Limitations & Future Work

  • High method complexity: The pipeline involves graph pre-training, offline ZPI generation, and diffusion sampling, leading to higher engineering and tuning costs compared to simpler models.
  • Empirical hyperparameter dependency: Selection of \(\epsilon\)-graph thresholds, ZPI resolution, and patch sizes still relies on experience and cross-validation.
  • Topological interpretability: While performance gains are clear, the mapping between specific topological features and real-world spatio-temporal patterns needs further investigation.
  • Notation clarity: Forward diffusion formulas require careful verification against implementation details.
  • Systematic analysis of sparsity/noise: Further curves showing performance across varying levels of sparsity and event intensity would be beneficial.
  • vs.

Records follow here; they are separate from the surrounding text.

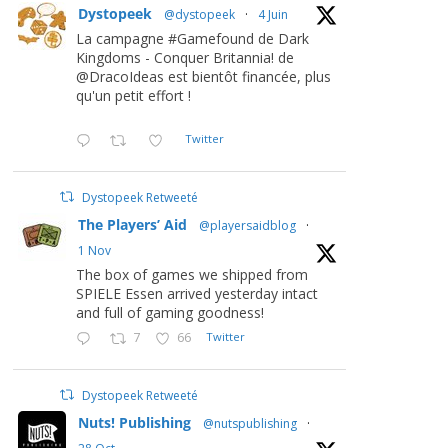
Dystopeek
@dystopeek
·
4 Juin
La campagne #Gamefound de Dark
Kingdoms - Conquer Britannia! de
@DracoIdeas est bientôt financée, plus
qu'un petit effort !
Twitter
Dystopeek Retweeté
The Players’ Aid
@playersaidblog
·
1 Nov
The box of games we shipped from
SPIELE Essen arrived yesterday intact
and full of gaming goodness!
7
66
Twitter
Dystopeek Retweeté
Nuts! Publishing
@nutspublishing
·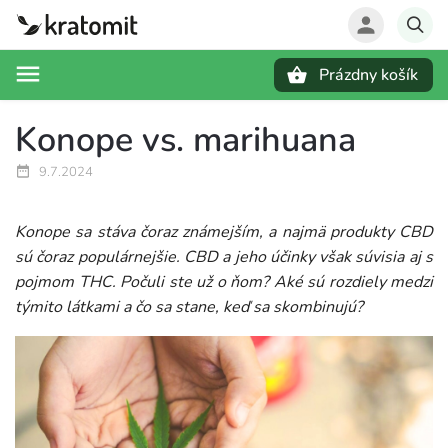
Prázdny košík
Hľadať
Konope vs. marihuana
9.7.2024
Konope sa stáva čoraz známejším, a najmä produkty CBD
sú čoraz populárnejšie. CBD a jeho účinky však súvisia aj s
pojmom THC. Počuli ste už o ňom? Aké sú rozdiely medzi
týmito látkami a čo sa stane, keď sa skombinujú?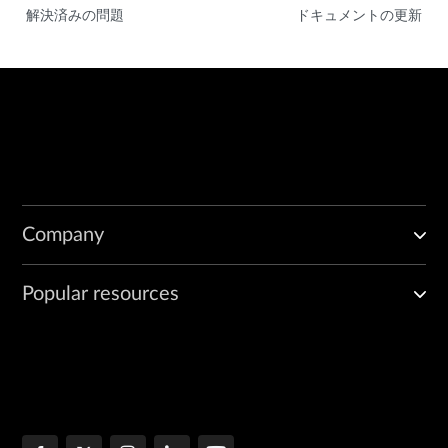
解決済みの問題
ドキュメントの更新
Company
Popular resources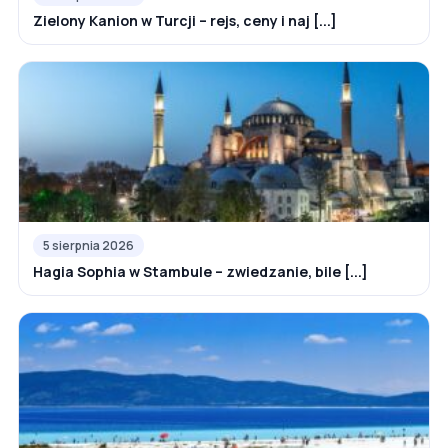
Zielony Kanion w Turcji – rejs, ceny i naj [...]
5 sierpnia 2026
Hagia Sophia w Stambule – zwiedzanie, bile [...]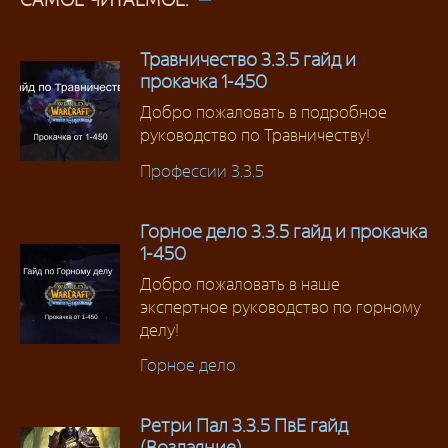
Травничество 3.3.5 гайд и
прокачка 1-450
Добро пожаловать в подробное
руководство по Травничеству!
Профессии 3.3.5
Горное дело 3.3.5 гайд и прокачка
1-450
Добро пожаловать в наше
экспертное руководство по горному
делу!
Горное дело
Ретри Пал 3.3.5 ПвЕ гайд
(Воздаяние)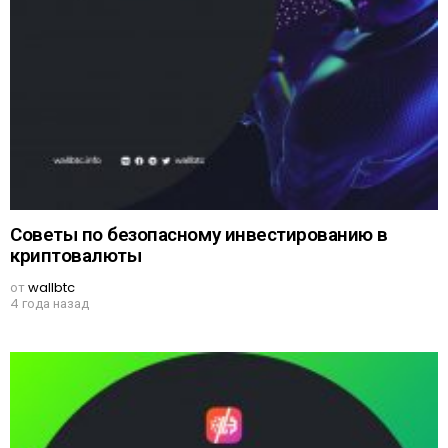
Советы по безопасному инвестированию в
криптовалюты
от
wallbtc
4 года назад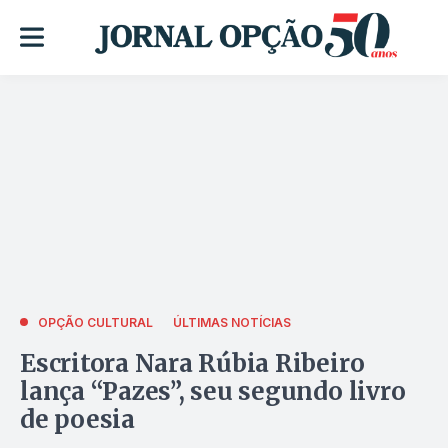
OPÇÃO CULTURAL
ÚLTIMAS NOTÍCIAS
Escritora Nara Rúbia Ribeiro
lança “Pazes”, seu segundo livro
de poesia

Traditional STPP (Hawkes/Poisson): Traditional methods are restricted by simple kernel functions. TEN-DM uses graphs and topology to learn complex non-linear dependencies, trading statistical interpretability for expressive power.
  • vs. DeepSTPP / NSTPP: Unlike methods focusing on hidden state embeddings, TEN-DM introduces explicit structural descriptors (graphs and topology) to capture high-order event distribution shapes.
  • vs. DSTPP: TEN-DM is an evolution of DSTPP that replaces simple historical embeddings with a structured spatio-temporal topological fusion as the diffusion condition.
  • vs. STG Diffusion (DiffSTG): While STG models assume pre-existing road networks, TEN-DM constructs its own graph structures, making it suitable for event data without fixed sensor networks.

Rating

  • Novelty: ⭐⭐⭐⭐☆ Combines STPP graph construction, cubical zigzag persistence, and conditional diffusion into a distinct, high-performance paradigm.
  • Experimental Thoroughness: ⭐⭐⭐⭐☆ Robust comparisons across 5 datasets and 17 baselines, although interpretive visualizations could be expanded.
  • Writing Quality: ⭐⭐⭐⭐☆ Clear structure and detailed components, with minor notation inconsistencies.
  • Value: ⭐⭐⭐⭐☆ Highly relevant for research into structural conditional generation for sparse or noisy spatio-temporal event data.